I think the concept of higher Dan ranks as a sign of skill and their ease of obtaining from online stores is a self fulfilling prophecy

It is a rare individual that can stay involved with the same organization for 20 plus years and earn the higher ranks. Most students move about from school to school and organization to organization throughout their lives. This lack of a home helps drive this perceived need for higher rank belts.

So as these individuals go out into the world to run their own schools they buy their rank to prove their skills to others. Or they band together as a group and appoint Dan ranks to each other as the leaders of that organization.

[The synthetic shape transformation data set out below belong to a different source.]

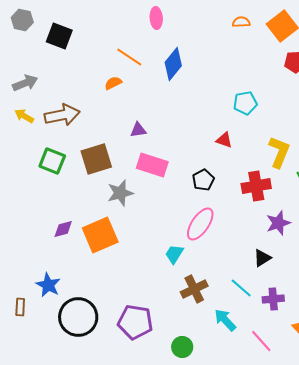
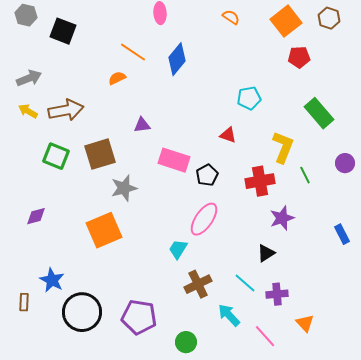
orange semicircle: (241, 22) -> (231, 17), moved, turned 36
pink rectangle: (152, 165) -> (174, 160), moved
purple diamond: (63, 229) -> (36, 216), moved

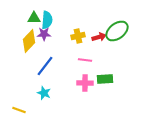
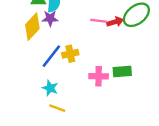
yellow cross: (78, 36) -> (70, 54), moved
pink line: (85, 60) -> (99, 21), moved
yellow line: (19, 110) -> (57, 108), moved

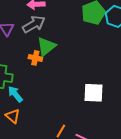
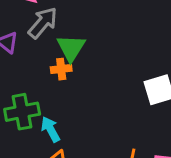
cyan arrow: (15, 94) -> (51, 129), turned 30

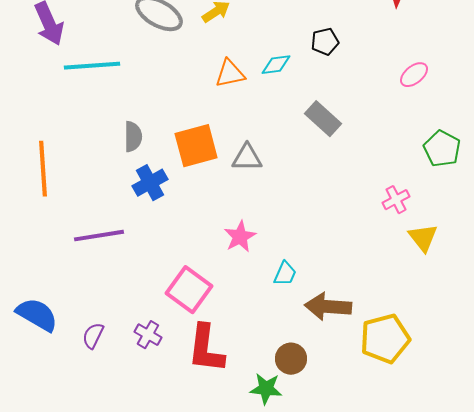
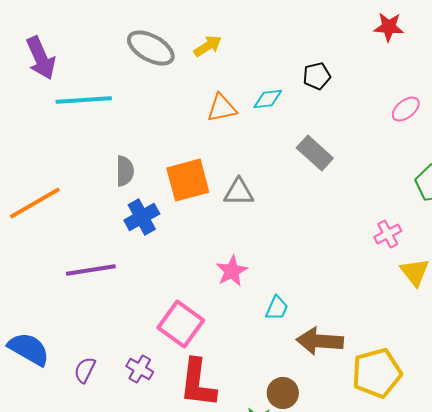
orange line: (43, 169) -> (35, 203), turned 64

It is a vicious circle and not one that will go away. And to really step off the cliff maybe the concept of starting an organization and promoting each other to a high rank is the proper way of doing things. For at some time in history someone had to break convention and start all the organizations.

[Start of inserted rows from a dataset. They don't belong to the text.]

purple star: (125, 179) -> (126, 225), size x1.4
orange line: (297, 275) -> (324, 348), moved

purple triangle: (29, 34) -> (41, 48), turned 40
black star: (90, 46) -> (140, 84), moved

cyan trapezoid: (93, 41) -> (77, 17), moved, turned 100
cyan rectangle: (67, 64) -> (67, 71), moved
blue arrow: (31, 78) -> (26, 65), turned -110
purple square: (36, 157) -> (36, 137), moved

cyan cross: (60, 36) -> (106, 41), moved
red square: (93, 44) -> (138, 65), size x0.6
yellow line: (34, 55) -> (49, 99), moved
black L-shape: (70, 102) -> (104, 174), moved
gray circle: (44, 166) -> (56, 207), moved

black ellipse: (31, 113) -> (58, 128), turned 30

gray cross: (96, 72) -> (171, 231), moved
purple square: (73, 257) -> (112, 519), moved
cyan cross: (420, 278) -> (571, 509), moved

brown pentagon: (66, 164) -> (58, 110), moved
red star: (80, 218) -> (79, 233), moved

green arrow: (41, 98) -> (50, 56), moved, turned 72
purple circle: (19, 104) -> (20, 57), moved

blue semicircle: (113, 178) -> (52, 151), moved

That being said, Dan ranks are what each organization makes them and your Dan rank means little to the school across the street or across the ocean. School and teachers should instead focus on the journey and brotherhood for the Arts instead. After all, isn’t the real purpose of being in the Arts one of self protection and betterment?

There comes a point where belt stripes just don’t mean anything. If I look at Martial Arts training as a historical exercise the Dan ranks don’t make much since.

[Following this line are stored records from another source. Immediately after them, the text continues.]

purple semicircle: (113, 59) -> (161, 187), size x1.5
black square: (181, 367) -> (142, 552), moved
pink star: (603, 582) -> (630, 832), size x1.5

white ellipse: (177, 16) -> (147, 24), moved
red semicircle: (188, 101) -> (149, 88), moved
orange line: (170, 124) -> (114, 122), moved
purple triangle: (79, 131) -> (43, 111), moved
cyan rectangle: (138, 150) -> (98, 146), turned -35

A student goes to learn an Art and eventually becomes proficient enough that the teacher graduates them to the level where they are allowed to be a leader in the school.

Next the student has acquired the skills to teach others the foundations of their Art in their own place.

Finally after many years the old student has reached the place where they now have students they have taught which teach other students. He is now a teacher of teachers.

By the time the old student reaches the point of being a teacher’s teacher, he has been exposed to a multitude of others who know his own style as well as people with different styles. If they are a good teacher they will also be a student and continue their education by exposure to these outside influences.

I know my view is convoluted and does not play well with modern acceptable practices. So to go even further, the concept of time in grade means little to me. Over the years I have come to believe that students do not learn according to a standard path and loose contact with their original governing bodies. They also add skills from other styles and instructors that move them further and faster ahead in their learning than could be possible staying with a single organization.

The typical dojo saying “the truth will come out on the mat” is very true. I would much rather train with a brown belt who has been around the block a few times and learned the hard way than an 8th Dan who simply got the belt by being around for 30 or more years.  This is not to imply disrespect to those who have real skill and warrant our attention for lifelong service and have the skill and understanding to be at that Dan level. I can name many who warrant this rank.

In essence every student is a freelance Martial Artist. They should be willing to learn and understand other styles, concepts, and play the role of both teacher and student. I also think that by the time we all reach old man or old woman status all our Arts will actually be the same Art. The human body can only move and react in a finite number of ways and as we lose strength, speed, and flexibility we will find that my Art is your Art.